We all know it takes a village to raise a people, and as women of the village we must strive to cultivate an environment where our daughters thrive on a steady diet of sisterly love and mutual support. Too often black women pass judgments on one another based primarily on physical characteristics of skin tone and hair texture, when in reality we are all linked in a sisterhood of one blood, one heart, one soul.
Other People's Skin seeks to heal this rift among black women and to cleanse our sisterly souls of this polluted by-product of America's legacy of race-based slavery. The crab-in-the-barrel mentality that at one time may have been necessary for our individual survival has now become a purveyor of our collective demise.
There is safety in numbers, our sisters! It is time to gather our community resources and use our talents and efforts to correct the ills that breed dysfunction and prevent us from rising as a unified body of black womanhood and realizing our full potential.
It is our hope that each story in this first volume of our Sister-to-Sister Empowerment Series will bless you with a healthy dose of self-love and provide a healing balm for our generational scars.

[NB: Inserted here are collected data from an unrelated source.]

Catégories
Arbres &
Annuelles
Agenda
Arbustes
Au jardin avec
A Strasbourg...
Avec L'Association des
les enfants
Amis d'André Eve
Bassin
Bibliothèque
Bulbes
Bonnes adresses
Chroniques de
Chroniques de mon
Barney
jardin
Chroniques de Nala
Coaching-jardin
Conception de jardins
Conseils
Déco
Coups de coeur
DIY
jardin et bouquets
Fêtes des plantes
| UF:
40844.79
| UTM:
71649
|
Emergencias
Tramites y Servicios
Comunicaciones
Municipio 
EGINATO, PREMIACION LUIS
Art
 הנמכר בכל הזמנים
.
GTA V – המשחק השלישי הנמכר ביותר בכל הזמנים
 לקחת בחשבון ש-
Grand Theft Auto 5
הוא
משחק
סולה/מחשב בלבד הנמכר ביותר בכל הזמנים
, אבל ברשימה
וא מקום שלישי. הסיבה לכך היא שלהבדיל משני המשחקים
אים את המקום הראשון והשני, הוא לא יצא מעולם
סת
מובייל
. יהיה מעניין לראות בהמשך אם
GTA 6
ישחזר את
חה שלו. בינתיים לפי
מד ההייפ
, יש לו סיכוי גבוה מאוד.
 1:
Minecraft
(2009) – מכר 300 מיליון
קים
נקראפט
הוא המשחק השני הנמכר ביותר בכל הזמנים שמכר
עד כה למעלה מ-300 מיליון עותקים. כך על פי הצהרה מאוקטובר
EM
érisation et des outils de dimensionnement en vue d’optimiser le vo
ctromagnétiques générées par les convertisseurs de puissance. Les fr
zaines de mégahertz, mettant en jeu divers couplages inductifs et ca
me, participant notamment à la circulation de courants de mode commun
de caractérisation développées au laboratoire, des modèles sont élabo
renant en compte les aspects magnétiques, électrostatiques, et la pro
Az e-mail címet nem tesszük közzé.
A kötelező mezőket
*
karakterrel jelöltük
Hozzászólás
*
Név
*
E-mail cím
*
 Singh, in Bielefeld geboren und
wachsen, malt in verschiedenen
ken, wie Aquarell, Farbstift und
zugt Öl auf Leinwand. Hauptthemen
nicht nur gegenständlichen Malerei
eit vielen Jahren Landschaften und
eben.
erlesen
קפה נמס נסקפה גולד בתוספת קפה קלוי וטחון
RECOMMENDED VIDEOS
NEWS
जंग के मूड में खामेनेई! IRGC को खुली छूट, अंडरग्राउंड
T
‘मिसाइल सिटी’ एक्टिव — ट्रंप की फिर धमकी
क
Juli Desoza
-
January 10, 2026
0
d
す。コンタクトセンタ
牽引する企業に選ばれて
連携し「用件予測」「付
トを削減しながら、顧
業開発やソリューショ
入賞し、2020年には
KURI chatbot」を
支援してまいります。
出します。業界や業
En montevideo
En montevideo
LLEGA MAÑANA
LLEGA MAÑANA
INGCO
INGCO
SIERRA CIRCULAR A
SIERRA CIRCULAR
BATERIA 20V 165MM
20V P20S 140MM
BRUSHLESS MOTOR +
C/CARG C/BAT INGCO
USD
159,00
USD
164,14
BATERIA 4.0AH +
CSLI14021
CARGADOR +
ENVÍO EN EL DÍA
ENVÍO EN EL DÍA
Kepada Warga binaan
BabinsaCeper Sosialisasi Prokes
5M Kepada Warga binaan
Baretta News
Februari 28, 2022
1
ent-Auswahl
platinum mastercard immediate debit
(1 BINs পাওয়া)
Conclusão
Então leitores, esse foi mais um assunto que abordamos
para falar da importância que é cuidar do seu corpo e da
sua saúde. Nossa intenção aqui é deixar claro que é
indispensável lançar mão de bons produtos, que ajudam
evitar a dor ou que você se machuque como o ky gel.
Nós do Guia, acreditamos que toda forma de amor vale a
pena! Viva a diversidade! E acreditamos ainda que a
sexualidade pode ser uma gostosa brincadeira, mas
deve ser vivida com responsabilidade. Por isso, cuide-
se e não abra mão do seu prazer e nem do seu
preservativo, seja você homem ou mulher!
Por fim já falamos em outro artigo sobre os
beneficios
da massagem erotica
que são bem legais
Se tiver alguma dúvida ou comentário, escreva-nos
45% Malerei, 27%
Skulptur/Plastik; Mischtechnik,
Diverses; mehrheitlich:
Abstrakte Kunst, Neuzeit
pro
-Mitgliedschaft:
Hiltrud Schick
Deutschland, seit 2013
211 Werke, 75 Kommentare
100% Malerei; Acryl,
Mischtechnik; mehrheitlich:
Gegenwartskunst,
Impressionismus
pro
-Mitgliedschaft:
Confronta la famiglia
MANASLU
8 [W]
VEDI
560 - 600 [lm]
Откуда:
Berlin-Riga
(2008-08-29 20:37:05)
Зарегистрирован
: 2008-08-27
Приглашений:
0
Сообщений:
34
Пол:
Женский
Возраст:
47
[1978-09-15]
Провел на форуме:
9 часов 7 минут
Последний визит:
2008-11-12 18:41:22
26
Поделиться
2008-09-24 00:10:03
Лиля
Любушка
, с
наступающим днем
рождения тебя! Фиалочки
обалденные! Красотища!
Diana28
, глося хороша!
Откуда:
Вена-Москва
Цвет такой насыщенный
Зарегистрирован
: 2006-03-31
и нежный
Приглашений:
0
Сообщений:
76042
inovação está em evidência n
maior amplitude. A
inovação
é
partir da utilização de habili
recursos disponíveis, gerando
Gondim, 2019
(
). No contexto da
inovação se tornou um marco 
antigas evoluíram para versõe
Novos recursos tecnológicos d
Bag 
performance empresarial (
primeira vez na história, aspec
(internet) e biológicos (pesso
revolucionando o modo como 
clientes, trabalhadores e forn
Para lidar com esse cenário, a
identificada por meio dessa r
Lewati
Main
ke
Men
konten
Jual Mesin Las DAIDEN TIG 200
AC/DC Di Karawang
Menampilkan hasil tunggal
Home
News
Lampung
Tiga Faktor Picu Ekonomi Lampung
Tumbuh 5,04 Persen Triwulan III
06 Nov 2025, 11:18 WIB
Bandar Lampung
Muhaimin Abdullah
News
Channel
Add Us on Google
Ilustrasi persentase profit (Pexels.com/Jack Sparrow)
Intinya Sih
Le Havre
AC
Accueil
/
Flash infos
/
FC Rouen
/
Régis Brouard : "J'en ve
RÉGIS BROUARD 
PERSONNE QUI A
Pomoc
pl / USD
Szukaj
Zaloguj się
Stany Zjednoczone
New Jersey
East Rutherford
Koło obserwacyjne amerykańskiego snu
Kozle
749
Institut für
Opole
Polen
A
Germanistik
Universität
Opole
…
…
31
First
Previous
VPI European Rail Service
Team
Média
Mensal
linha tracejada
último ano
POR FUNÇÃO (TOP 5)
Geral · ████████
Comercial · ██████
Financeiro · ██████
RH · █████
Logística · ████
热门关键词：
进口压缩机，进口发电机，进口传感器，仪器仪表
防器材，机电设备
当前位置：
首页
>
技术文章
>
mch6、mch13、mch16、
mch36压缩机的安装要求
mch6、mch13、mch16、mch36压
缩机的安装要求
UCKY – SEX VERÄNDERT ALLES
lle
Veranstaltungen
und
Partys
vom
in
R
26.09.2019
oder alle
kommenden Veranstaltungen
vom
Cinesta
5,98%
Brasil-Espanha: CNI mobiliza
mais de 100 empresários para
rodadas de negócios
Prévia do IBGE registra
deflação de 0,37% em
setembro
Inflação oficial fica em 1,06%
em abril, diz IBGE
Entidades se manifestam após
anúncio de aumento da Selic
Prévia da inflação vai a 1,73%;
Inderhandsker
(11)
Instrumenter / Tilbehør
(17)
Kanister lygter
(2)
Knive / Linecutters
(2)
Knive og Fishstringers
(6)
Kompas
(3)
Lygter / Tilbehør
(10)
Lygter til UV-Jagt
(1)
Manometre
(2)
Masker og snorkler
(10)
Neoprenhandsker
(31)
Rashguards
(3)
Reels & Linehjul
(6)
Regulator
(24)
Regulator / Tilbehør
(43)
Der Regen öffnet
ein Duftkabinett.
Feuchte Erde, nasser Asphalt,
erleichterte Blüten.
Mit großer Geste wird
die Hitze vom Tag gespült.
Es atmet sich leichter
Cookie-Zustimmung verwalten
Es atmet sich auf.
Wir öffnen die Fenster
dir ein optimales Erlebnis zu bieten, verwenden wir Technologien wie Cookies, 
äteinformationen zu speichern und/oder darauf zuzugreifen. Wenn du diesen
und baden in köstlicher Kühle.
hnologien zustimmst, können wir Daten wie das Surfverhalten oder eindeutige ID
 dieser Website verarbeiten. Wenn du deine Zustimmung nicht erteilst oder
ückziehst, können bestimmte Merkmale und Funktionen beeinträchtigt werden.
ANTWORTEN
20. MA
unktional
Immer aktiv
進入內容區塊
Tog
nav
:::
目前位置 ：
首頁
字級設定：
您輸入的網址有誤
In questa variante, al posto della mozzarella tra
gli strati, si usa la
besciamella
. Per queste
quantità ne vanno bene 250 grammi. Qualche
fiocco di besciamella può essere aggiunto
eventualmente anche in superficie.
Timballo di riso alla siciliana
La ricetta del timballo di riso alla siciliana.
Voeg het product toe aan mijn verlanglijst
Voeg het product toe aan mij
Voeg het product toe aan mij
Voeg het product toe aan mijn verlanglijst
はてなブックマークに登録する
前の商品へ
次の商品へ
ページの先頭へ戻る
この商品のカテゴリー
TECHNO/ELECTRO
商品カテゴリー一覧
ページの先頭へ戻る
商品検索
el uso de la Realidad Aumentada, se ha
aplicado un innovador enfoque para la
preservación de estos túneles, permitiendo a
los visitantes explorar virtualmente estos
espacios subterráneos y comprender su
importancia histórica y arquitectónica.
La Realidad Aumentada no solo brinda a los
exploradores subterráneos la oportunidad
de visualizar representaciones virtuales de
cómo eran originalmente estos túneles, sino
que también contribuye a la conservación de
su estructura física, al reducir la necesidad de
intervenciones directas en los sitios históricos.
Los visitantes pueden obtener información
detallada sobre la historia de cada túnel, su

We hope that through our literary efforts you are able to find a gem of solidarity in this work of fiction that is useful in your everyday life. May you wish for your sisters the same love, serenity, and prosperity you crave for yourself. May you be blessed with the utmost peace and balance, and as you travel along the roads of self-discovery with Carmella, Euleatha, Catherine, and Dahlia, may you always remember...if the hat fits you must wear it!